Patristic peculiarities: John Chrysostom and the poison eucharist

This is the start of a new occasional series on some of the more peculiar arguments I've come across in early Christian literature. These are the quirky bits that somehow never made it into the textbooks. 

John Chrysostom, the great fourth-century preacher, described Christ's descent into hell as a kind of poison eucharist. When Christ died, his body descended into the ground. Death ingested his body like food. But this was no ordinary food. It was a fatal poison. It brought on violent stomach cramps, worse (Chrysostom assures us) than the agony of a woman in labour. Death could not digest Christ's body. Death writhed in pain, then vomited: "Like those who take food and vomit it up because they can't retain it, so death vomited. He received the body which he could not digest, and so he had to throw it up again" (all this is from homily 24 on 1 Cor).

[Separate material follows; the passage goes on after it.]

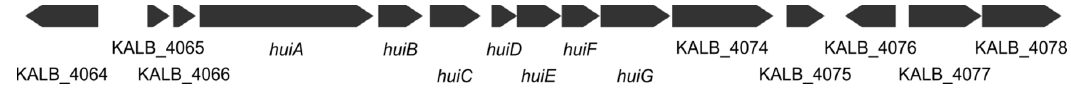
Figure 3. The chromosomal fragment of K. albida containing the huimycin biosynthetic gene cluster. Table 2. Proposed functions of the genes in the DNA fragment containing huimycin gene. Gene Proposed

But after developing this vomiting image in graphic detail, Chrysostom changes his mind. No, he observes, Christ didn't come back out of the mouth of death. He didn't come out the same way he went in. Death didn't merely vomit; it suffered a massive abdominal rupture. After death had ingested Christ's body – I warn you, this is pretty grisly – it suffered violent convulsions, and then its stomach burst open. Everything came out. Chrysostom is thinking here of the story in Bel and the Dragon, where Daniel killed the dragon by feeding it a concoction of pitch and fat and hair; upon eating this vicious recipe, the dragon's stomach burst open and it died. "For Christ didn't come forth again from the mouth of death, but issued forth from the belly of the dragon, bursting it and ripping it open from within."

Thus the body of Christ proves to be a fatal poison. It destroys death from within. When the stomach of death is violently emptied, it's not only Christ's body that is released. Everything else that death had ever ingested is released as well. The contents of death's stomach are completely emptied. Hell is left empty, and not a single one who died is left in the grave.

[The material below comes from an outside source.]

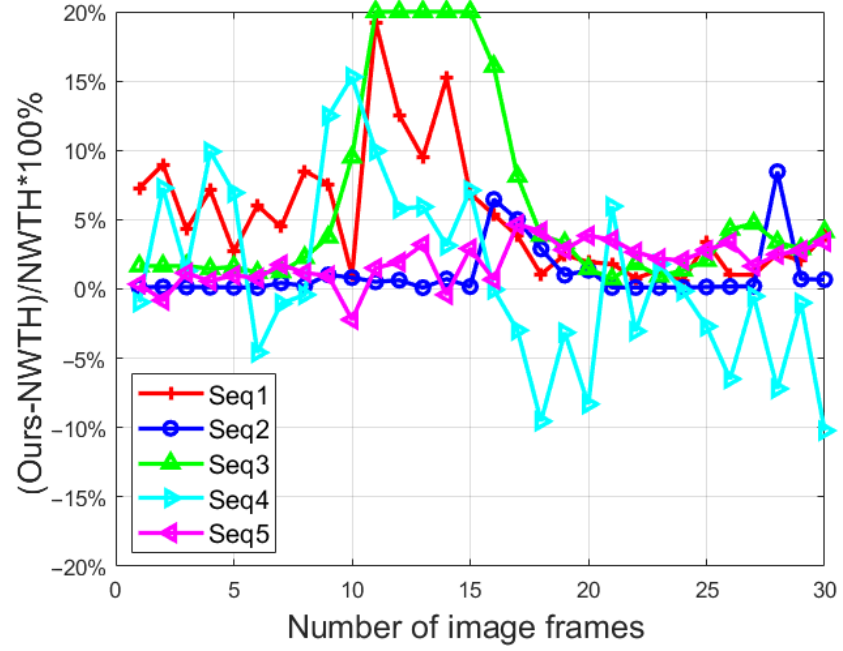
Figure 13. The ratio of BSF difference to NWTH. Capped at 20% for better presentation.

And Chrysostom's point? "This is the body that he has given to us to hold and to eat!" These grisly reflections come, after all, in a sermon on the eucharist. Chrysostom is reminding his congregation never to come carelessly or irreverently to the table. "Purify your soul, prepare your mind for the reception of these mysteries!" The same body that poisoned death and emptied the grave is now ingested by the believer. It is the same body, the same potent food. "So," Chrysostom cautions, "let us stir ourselves and be filled with horror." When you come to the table, don't forget what you're about to eat!

"Because of this body I am no longer earth and ashes, no longer a prisoner, but free…. This body, nailed and scourged, was more than death could stand against. The sun turned aside its beams when it saw this body sacrificed. The veil was rent for this body, and the rocks burst open and the whole earth was shaken. This is the very same body!" At the Lord's table we hold this body in our hands. We "kiss" it and "bite it with our teeth." (Chrysostom observes that lovers often nibble each other when they're passionately kissing: in the same way we lovingly nibble the consecrated bread.) Death ingested this body, not knowing that it was eating its own death. The same body is life to us when we eat it. By poisoning and slaying all death's power, this food has become "our hope, our salvation, our light, our life."